Tsubasa sospira sollevato prima di concentrarsi ancora sulle foto.
Quando però si ritrova davanti una versione di se stesso all’età di tre anni, inizia a borbottare sonoramente.
Per metterlo ancora più in imbarazzo, mi sporgo ostentatamente sull’istantanea che lo ritrae nudo in spiaggia, con la bocca piena di sabbia.
“Non sapevo ti piacesse così tanto!” lo prendo in giro indicando il bambino nella foto.
“La prossima volta che andremo al mare ne farò scorta, così te la preparò ogni fine settimana!”
Tsubasa mi fissa rosso in volto, sbuffando sonoramente.
“Dove l’hai presa?” mi chiede mettendo poi il broncio.
“A casa tua!” e sorrido allegra.
“Chi te l’ha data?”
“Tua madre, ovvio!” esclamo, sfoderando un altro sorriso altamente divertito.
Tsubasa alza gli occhi al cielo, sbuffando ancora.
“Ma sono nudo!” torna a lamentarsi imbarazzato, anche se non si capisce per cosa.
“Capirai…” rispondo con una smorfia, trattenendo una risata e distogliendo per un attimo lo sguardo.
Mio marito grugnisce letteralmente, portando la foto incriminata infondo a tutte le altre.
I suoi occhi però si fanno stupiti quando si posano sulla successiva.
Di nuovo quel battito di ciglia confuso, che io adoro.
“Ah questa è nuova…” esclamo, avvicinando il mio viso al suo.
Tempia contro tempia, osserviamo insieme la stampa nera dell’ecografia stretta tra le mani grandi di Tsubasa.
“Vedi questo puntino…” indico con l’indice, che trema un po’ per l’emozione.
Tsubasa annuisce, imbambolato.
“È tuo figlio…” mormoro piano e con dolcezza al suo orecchio, assaporando questo momento e ogni movimento della lingua sul palato nel pronunciare queste tre semplici parole.
Tsubasa si volta di scatto a guardarmi, sbattendo le palpebre, incredulo.
“Non trovi sia già un puntino molto carino?” chiedo distendendo le labbra nel sorriso più dolce e tenero di tutta la mia vita.  
Ricorderò per sempre questo momento.
Il suo sorriso esplode.
Gioia.
Infinita.
Vedo solo questo sul suo volto.
No, non solo questo, mi correggo.
E amore…
La mia vista si offusca dietro lacrime di felicità.
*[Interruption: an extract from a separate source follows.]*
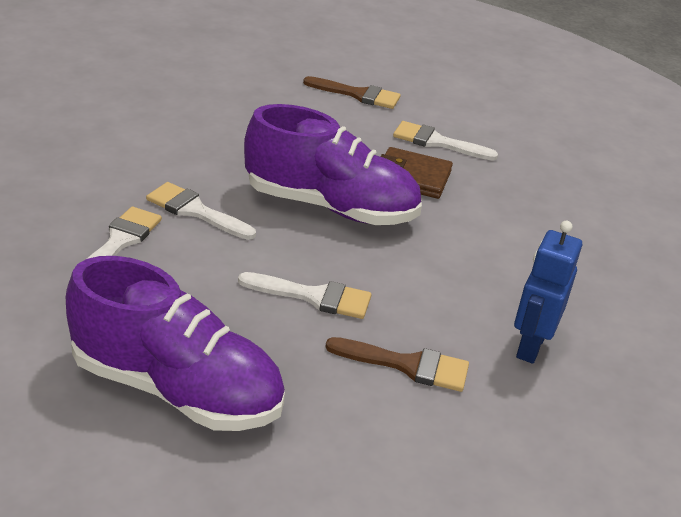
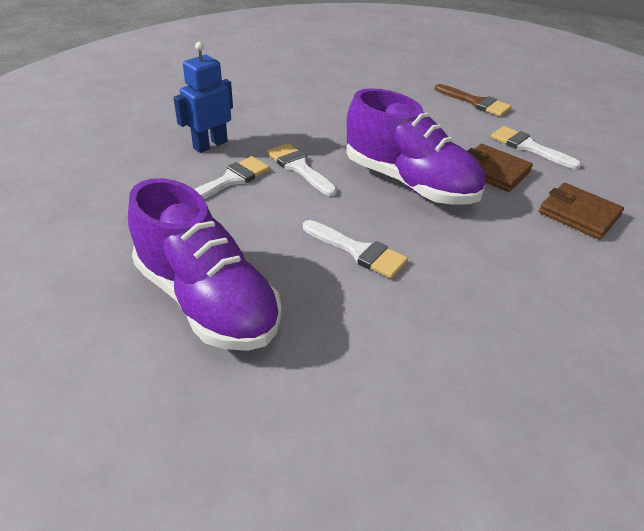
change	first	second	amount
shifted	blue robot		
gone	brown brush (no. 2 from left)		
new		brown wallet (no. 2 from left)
E mi chiedo se vivremo altri momenti come questo nelle nostre vite.
Istintivamente le mie mani si poggiano sul mio grembo.
Sì, ci saranno tantissimi altri momenti preziosi…
Le sue braccia allora mi circondano, facendomi distendere sul divano.
Le sue labbra mi sorprendono poi con un bacio dolce ma appassionato.
Proprio come l’uomo che amo.
Tsubasa si separa da me per guardarmi negli occhi e sorride, mentre la sua mano scorre sul mio seno fermandosi all’altezza dell’ombelico, dopo essersi insinuata sotto il cotone della maglietta.
Rimane ferma lì, aperta e immobile, posso avvertirne il calore sulla pelle.
“Sarò il miglior papà del mondo…”
Annuisco sorridendo.
“E tu sarai la mamma più felice dell’universo!”
Le mie labbra tremano mentre le lacrime tornano a offuscarmi la vista.
“Vi amerò più di tutto e tutti…”
Il suo respiro sfiora di nuovo le mie labbra.
Tremo.
“Me ne prenderò cura da adesso…”









Salve a chi è arrivato a leggere fin qua!^^
La traccia di questa one shot è stata per molto tempo un probabile finale per Fly Away, che però ho dovuto scartare dato che  rendeva solo se trattato dal PDV di Sanae.
Così stanotte, non so perché né per come, ho aperto all’improvviso una pagina di Word e ho iniziato a scrivere le parole che nascevano nella mia testa.
Forse mi ha influenzato ascoltare una canzone estremamente dolce che dà il titolo alla shot.
Un grazie quindi per aver seguito un altro mio sclero notturno, ne sono sempre molto grata.